• Problems to work on:
a. Name every labeled field, such as the one marked "URL:", that the related-papers listing below gives for the paper.
b. In the related-papers listing below, condense the paragraph beginning "Abstract summary: We propose" into a single sentence that keeps its main facts.
c. According to the related-papers listing below, what quantity on car surfaces was GINO trained to predict?

• Given passage:
= Beginning of Section =

Related papers: Geometry-Informed Neural Operator for Large-Scale 3D PDEs

Geometry-Informed Neural Operator for Large-Scale 3D PDEs

URL: http://arxiv.org/abs/2309.00583v1
Date: Fri, 1 Sep 2023 16:59:21 GMT
Title: Geometry-Informed Neural Operator for Large-Scale 3D PDEs
Authors: Zongyi Li, Nikola Borislavov Kovachki, Chris Choy, Boyi Li, Jean Kossaifi, Shourya Prakash Otta, Mohammad Amin Nabian, Maximilian Stadler, Christian Hundt, Kamyar Azizzadenesheli, Anima Anandkumar
Abstract summary: We propose the geometry-informed neural operator (GINO) to learn the solution operator of large-scale partial differential equations. We successfully trained GINO to predict the pressure on car surfaces using only five hundred data points.

= End of Section =

• Supplied material:
= Beginning of Section =

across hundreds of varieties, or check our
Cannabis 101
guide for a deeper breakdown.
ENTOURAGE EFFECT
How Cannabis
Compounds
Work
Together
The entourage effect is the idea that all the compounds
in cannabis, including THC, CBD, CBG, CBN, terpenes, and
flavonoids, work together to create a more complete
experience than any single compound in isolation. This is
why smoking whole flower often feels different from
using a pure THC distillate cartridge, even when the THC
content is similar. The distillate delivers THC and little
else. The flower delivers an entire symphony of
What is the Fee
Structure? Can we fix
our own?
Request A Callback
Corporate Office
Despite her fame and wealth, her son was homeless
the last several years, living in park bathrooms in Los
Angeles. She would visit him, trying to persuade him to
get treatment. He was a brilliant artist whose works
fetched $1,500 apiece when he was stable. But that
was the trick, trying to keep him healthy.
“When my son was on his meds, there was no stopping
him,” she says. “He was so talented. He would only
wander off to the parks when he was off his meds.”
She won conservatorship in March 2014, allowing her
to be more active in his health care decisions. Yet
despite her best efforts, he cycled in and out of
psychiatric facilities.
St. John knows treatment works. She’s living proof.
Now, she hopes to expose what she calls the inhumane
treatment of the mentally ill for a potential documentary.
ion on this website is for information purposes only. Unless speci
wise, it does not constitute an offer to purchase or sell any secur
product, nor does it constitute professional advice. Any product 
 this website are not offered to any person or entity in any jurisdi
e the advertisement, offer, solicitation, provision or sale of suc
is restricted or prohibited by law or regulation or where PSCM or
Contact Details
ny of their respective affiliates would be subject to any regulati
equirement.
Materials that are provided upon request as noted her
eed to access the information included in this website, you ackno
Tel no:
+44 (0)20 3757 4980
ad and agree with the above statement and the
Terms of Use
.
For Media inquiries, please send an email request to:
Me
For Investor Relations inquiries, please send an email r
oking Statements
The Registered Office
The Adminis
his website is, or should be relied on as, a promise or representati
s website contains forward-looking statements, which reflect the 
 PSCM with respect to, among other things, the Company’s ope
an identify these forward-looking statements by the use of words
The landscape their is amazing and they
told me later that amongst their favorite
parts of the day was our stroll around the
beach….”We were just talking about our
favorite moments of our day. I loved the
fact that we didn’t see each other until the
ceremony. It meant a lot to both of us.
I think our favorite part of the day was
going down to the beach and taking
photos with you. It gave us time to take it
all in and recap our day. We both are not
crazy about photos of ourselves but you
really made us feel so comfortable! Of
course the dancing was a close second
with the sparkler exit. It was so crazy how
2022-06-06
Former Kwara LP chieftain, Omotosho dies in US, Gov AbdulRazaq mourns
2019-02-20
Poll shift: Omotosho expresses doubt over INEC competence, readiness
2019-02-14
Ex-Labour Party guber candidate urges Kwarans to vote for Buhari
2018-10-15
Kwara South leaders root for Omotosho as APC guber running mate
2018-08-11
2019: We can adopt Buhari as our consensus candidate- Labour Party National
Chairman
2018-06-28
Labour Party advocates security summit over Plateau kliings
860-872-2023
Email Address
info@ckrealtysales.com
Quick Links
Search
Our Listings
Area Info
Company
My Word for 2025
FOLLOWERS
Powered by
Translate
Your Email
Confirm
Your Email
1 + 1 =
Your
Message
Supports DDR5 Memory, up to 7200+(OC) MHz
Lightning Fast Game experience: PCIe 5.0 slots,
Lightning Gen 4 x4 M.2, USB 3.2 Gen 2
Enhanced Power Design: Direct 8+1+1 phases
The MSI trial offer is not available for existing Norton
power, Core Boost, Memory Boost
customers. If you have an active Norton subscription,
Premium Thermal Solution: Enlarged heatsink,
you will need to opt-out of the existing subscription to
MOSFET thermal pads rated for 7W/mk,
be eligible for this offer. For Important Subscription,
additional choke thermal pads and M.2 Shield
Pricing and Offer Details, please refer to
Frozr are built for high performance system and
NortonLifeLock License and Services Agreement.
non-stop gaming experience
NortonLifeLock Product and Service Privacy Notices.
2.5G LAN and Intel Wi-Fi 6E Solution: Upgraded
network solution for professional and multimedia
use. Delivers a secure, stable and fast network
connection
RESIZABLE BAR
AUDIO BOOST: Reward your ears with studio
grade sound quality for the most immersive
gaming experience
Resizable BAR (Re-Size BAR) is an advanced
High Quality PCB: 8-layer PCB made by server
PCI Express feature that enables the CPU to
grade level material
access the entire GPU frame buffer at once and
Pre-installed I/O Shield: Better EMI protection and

= End of Section =

• Per-task outputs:
a. URL, Date, Title, Authors, Abstract summary

b. GINO, a geometry-informed neural operator proposed for learning the solution operator of large-scale partial differential equations, was trained with only five hundred data points to predict pressure on car surfaces.

c. The pressure.